Parabel over missie en visie

Beeld je even in dat je 4 kinderen hebt en dat die één voor één voor een serieus gesprek bij je langskomen. Gezellig met een koffie, eerst wat koetjes en kalfjes, maar daarna toch de essentie van het leven, open en bloot op tafel. Ze weten dat je het wil hebben over hun toekomst, je wil weten of ze klaar zijn om de grote, wijde wereld aan te kunnen.

Kind 1 zegt, na lang rond de pot te draaien, met veel euh’s en ah’s, uiteindelijk dat ze er geen idee van heeft wat ze wil worden of wat ze wil doen met haar leven.

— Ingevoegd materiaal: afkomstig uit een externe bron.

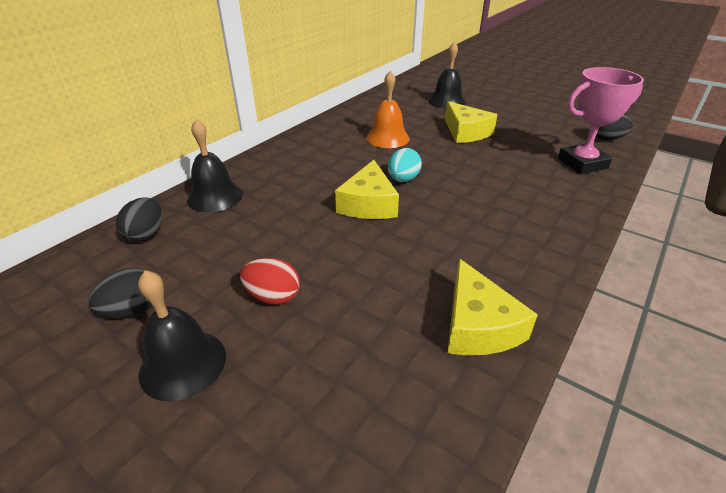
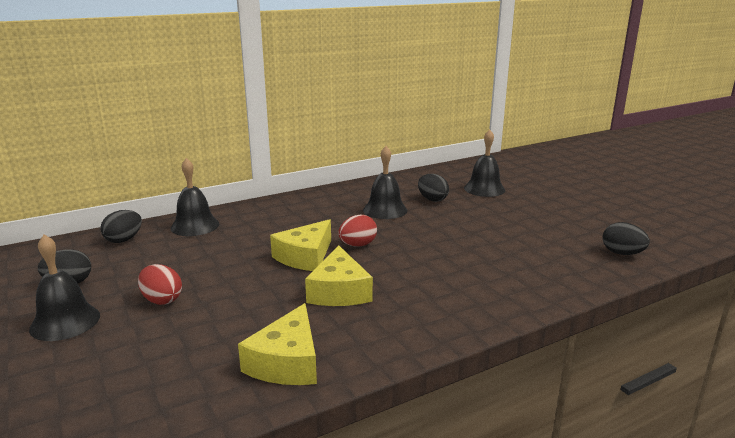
camera: 25 degrees right, 15 degrees down
(387, 138) = (385, 210): orange bell -> black bell
(403, 179) = (357, 245): turquoise egg -> red egg
(416, 119) = (432, 199): none -> black egg
(466, 132) = (468, 219): yellow cheese -> yellow cheese (339, 291)
(582, 163) = (559, 269): pink trophy -> none

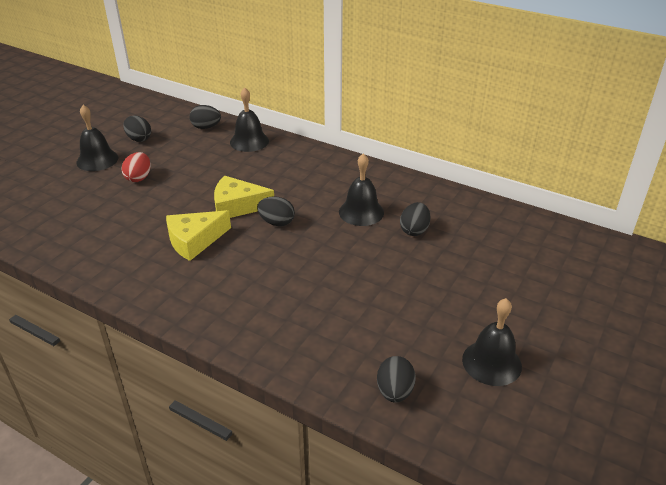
camera: 60 degrees right, 15 degrees up
(287, 362) = (94, 253): yellow cheese -> none
(357, 245) = (276, 222): red egg -> black egg
(484, 189) = (481, 255): black bell -> black bell (491, 362)

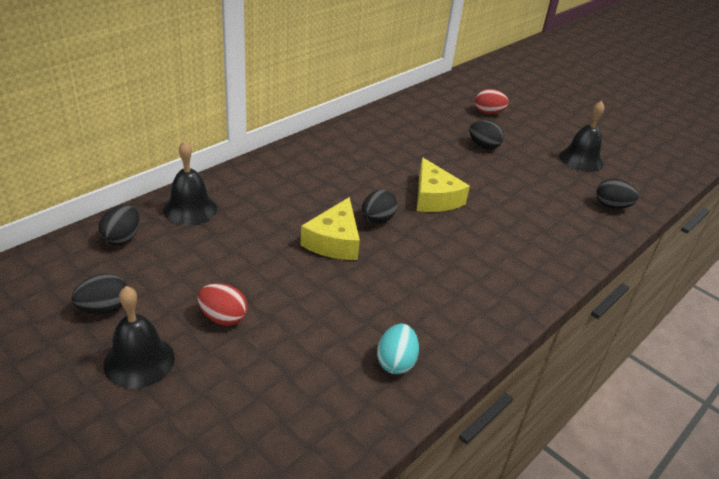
camera: 80 degrees left, 0 degrees up
(106, 254) = (396, 362): none -> turquoise egg
(194, 241) = (391, 283): yellow cheese -> yellow cheese (434, 197)
(361, 212) = (378, 167): black bell -> none
(414, 230) = (417, 148): black egg -> black egg (483, 146)
(543, 273) = (488, 112): none -> red egg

Kind 2 zegt dat  hij er goed over nagedacht heeft en dat hij kernfysicus wil worden. “Goed”, zeg je, “goed, jongen. Dat lijkt me een goeie keuze voor jou. En hoe wil je dat doen, hoe zal je het aanpakken?” Waarop hij naar je kijkt alsof hij net een UFO op de markt heeft zien landen en zegt: “Euh, hoe bedoel je? Gewoon, ik wil kernfysicus worden, dat is wat ik echt wil.” “Heb je dan niet nog wat werk aan je wiskunde en wetenschappen” vraag je bezorgd? “Waarom vraag je dat? Heb ik dat nodig? Ik wil gewoon kernfysicus worden. Moet ieder gesprek met jou zo moeilijk worden?”

Kind 3 zegt dat ze heel hard zal werken, keihard studeren, niet zal uitgaan, voortdurend zal opletten en haar ouders trots zal maken. “Mooi,” zeg je, “leuk om te horen. Maar wat wil je bereiken?” Waarop ze teleurgesteld naar je kijkt en zegt: “Is dat niet voldoende dan? Ik doe zo mijn best en dan is het nog niet goed!”

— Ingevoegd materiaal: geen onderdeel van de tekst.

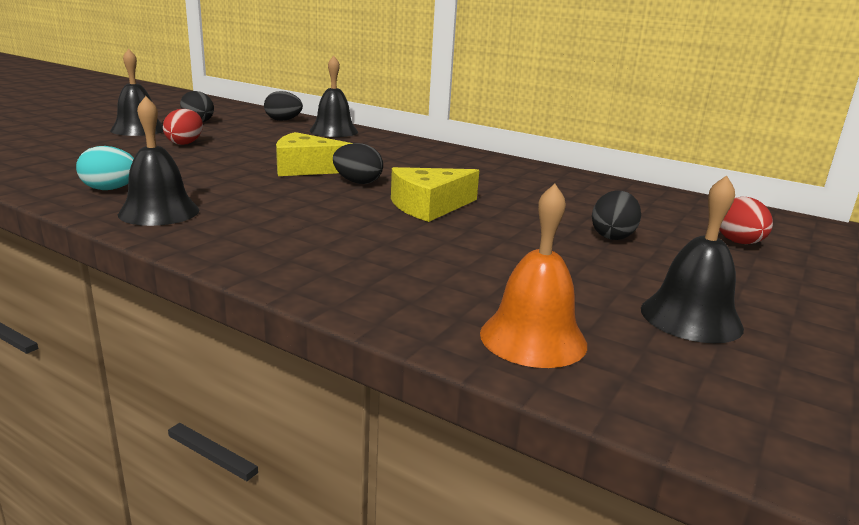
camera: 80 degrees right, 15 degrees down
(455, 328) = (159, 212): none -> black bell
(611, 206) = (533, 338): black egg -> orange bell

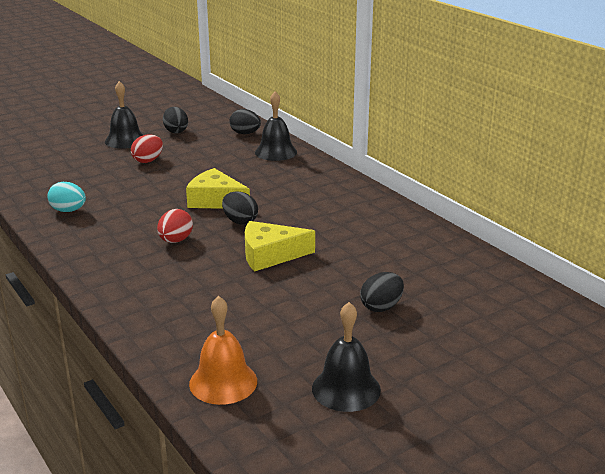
camera: 25 degrees right, 5 degrees up
(159, 212) = (84, 237): black bell -> none
(739, 243) = (483, 330): red egg -> red egg (175, 240)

Kind 4 zegt dat hij een onderneming wil starten als aannemer, maar dat hij dus eerst nog een paar jaar wil studeren om de juiste vakkennis op te doen. En dat hij daarna wat praktijkervaring wil opdoen bij een bedrijf dat renovatiewerken doet, omdat daar zijn interesse ligt. En dan heeft hij een startkapitaal nodig en vraagt je of jij dan op dat moment een lening zou kunnen geven en eventueel meegaan om te onderhandelen met de banken.

De vraag is nu uiteraard: in welk kind heb je het meeste vertrouwen dat het goed komt zonder dat je continu moet bijsturen en op zijn/haar vingers moet staan kijken. Inderdaad, kind 4. Omdat het een missie én een visie heeft.

Bij kinderen lijkt het vrij evident, maar bij bedrijven en hun teams is het ook zo. Een team zonder missie en visie (kind 1) is een zorgenteam, zelfs met alle mogelijke talenten en kennis aan boord. Een team met een missie, maar zonder visie (kind 2) is heel erg enthousiast, maar zal voortdurend geholpen moeten worden om bij te sturen op vlak van planning, middelenverdeling, … En loopt het risico ontmoedigd te raken wanneer de hindernissen om tot het doel te geraken duidelijker worden. Een team met een visie maar zonder missie (kind 3) is een hardwerkend, loyaal team, maar met veel energieverlies omdat iedereen een andere kant op roeit bij gebrek aan een duidelijk doel. Enkel een team met een visie en missie (kind 4) kan je met een gerust gemoed loslaten in de wetenschap dat ze er wel zullen geraken en dat ze tijdig zullen roepen voor overleg of advies.

Voor je begint te werken aan je teams, zorg je dus best eerst voor een duidelijke missie en visie. Want daar vertrekt alles van. Daarop kan je dan verder bouwen.